Big Mac seemed satisfied with what he had said, rising up to his hooves. "Look forward to the next one. See if ya can't find one more fer us, or a violent one. Those are fun." He tipped his hat and trotted out back to his own business.


"You took an interesting path."

Celestia sat up straight, looking around her room that seemed empty. "Who is that?"

"I go by many names," whispered the voice in her left ear. "And will go by many more," it finished in her right, coming formlessly to her. "We have acted long in partnership, hoof to hoof."

There were precious few that could fit that. "Harmony?"

"Harmony. Destiny. God?" proposed the voice, drifting across the room. "It matters little. You and yours will have to rise to this challenge of challenges. The door to the garden has been flung open. You had a chance to crash it closed, but instead you welcomed the outside in."

The voice seemed suddenly closer. "I should not be surprised. This was your nature. This was what I encouraged."

"We will do our best," she assured, sitting up tall. "Already we are gaining equal footing."

"But will you be equal with them?" asked that formless female voice. "In many ways, you are their superior. My little ponies, to stand equal with them would make me quite sad."

Celestia's ears danced, her own terminology turned against her. It was a hint of how high the voice thought of itself over all ponykind. "What would you have us do?"

"Be ever yourself," bade the voice. "Do not reach to be equal, instead grasp their shoulders and bid them to rise." The voice lifted in the air with that word. "The universe must know brightness again, or it will all learn well shadow. There are many of them to few of you. Rise, and bring them with you."

The voice rose ever higher, seeming to fade into the ceiling, the voice gone. Celestia was left with a soft frown, and many heavy thoughts. "Guards?" One poked his head in. "I would like to speak to my sister. Is she awake?"

There was much to discuss, and to plan.


"Where do you think you're going?" Bon Bon had a hoof out in the way of her child. "Ready to get into more trouble?"

"I'll be good," she promised, stomping in place, her tail swaying agitatedly. "Mom, Dad said I could go."

"The orders of one parent do not override the others." Bon Bon smirked. "Lucky you, you have three of those."

The foal groaned piteously, for she did have three mothers, each with their own opinions. "I'm just gonna go play. I did all my chores, promise!"

"Except... one." Bon Bon coiled on herself and grabbed something, flinging it at the girl's feet with a wooden clatter. "Pick that up, and make me get out of the way."
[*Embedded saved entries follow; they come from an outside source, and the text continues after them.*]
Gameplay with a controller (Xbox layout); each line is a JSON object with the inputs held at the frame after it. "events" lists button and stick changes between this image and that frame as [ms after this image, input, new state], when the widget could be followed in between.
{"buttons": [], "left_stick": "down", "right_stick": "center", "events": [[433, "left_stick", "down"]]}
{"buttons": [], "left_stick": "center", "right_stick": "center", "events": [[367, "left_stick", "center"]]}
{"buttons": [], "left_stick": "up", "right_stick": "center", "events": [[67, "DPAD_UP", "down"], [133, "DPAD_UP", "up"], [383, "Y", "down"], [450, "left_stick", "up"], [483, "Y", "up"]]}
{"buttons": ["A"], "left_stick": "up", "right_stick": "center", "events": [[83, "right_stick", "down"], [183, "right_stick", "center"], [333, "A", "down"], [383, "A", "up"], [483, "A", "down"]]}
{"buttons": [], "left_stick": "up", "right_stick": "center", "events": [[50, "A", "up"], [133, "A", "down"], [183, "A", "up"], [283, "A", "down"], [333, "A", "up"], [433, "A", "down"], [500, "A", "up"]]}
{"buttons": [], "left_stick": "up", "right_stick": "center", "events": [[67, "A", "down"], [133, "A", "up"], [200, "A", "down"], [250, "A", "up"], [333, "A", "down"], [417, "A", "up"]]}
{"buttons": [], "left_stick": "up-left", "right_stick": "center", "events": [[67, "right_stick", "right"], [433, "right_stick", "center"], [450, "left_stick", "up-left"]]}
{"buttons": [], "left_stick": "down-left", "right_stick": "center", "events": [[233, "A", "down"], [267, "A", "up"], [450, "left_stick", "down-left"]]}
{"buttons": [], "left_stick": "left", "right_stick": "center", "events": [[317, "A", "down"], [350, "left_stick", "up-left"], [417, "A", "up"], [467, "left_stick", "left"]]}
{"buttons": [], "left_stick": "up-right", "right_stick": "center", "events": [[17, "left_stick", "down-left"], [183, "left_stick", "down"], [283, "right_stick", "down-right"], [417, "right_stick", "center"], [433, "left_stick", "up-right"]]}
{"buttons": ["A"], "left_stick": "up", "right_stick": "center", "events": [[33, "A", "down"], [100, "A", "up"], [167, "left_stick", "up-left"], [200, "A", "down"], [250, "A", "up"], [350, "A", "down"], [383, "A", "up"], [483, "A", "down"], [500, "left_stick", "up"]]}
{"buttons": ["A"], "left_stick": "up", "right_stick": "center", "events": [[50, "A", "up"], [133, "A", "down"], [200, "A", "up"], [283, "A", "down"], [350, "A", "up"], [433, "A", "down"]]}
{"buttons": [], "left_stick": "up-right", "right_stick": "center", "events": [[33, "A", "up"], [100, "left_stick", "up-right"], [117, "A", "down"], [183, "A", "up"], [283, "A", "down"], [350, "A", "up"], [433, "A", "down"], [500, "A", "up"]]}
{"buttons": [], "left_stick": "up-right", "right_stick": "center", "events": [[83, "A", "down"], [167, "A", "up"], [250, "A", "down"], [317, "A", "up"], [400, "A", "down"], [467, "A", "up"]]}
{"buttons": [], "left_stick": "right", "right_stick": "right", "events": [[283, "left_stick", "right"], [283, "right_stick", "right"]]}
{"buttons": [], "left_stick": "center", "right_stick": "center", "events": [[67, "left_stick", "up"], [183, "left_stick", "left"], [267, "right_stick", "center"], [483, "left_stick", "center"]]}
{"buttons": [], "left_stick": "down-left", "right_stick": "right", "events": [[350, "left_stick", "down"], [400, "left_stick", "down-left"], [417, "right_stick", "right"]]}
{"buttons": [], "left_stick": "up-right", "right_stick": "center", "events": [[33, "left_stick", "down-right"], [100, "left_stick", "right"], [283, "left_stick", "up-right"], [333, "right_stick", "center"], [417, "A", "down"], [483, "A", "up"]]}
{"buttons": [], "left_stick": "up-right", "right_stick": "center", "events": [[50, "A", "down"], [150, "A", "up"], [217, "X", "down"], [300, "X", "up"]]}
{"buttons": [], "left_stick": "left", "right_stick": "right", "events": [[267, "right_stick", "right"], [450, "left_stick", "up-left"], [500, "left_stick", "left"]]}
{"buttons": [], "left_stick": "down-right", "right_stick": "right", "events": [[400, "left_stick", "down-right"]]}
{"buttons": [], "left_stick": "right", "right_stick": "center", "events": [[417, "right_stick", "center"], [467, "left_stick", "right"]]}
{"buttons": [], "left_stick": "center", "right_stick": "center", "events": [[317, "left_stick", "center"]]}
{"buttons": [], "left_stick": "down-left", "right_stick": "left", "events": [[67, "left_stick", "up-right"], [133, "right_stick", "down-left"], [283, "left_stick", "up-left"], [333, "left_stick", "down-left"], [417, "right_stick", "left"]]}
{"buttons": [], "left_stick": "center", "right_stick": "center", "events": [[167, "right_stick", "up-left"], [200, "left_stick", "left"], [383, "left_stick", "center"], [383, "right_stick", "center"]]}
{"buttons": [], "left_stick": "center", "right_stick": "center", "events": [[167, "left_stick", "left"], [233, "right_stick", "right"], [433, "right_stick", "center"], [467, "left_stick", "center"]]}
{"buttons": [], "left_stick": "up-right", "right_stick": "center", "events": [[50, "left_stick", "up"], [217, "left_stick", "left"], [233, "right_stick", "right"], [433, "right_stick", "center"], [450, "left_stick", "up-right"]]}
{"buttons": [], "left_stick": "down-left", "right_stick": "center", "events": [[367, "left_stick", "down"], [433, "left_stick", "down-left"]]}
It was a wooden sword. The girl grabbed it in her hands, taking on a fighting stance as Laud or Spike had done in the past. "Any rules?" She was suddenly quite serious.

"No striking your elders across the face," instructed Bon Bon, drawing her own practice sword in her teeth. "And if either of us gives up, the other wins. Simple as that. Oh, if you're knocked out, you gave up."

"Fair e-nough." She lunged for her mother with the last syllable, only to be turned aside with a loud clack of wood against wood. The fight was on, but both were smiling. As much as she might complain, she rather enjoyed sparring with her mother, and having a mother cool enough to want to spar. Few other children could claim the same.

She was a symbol of the meeting of humanity and ponykind, but she was only the first, far from the last.

The sky would brighten, or darken, with the coming of ponykind. Only time would reveal which it was.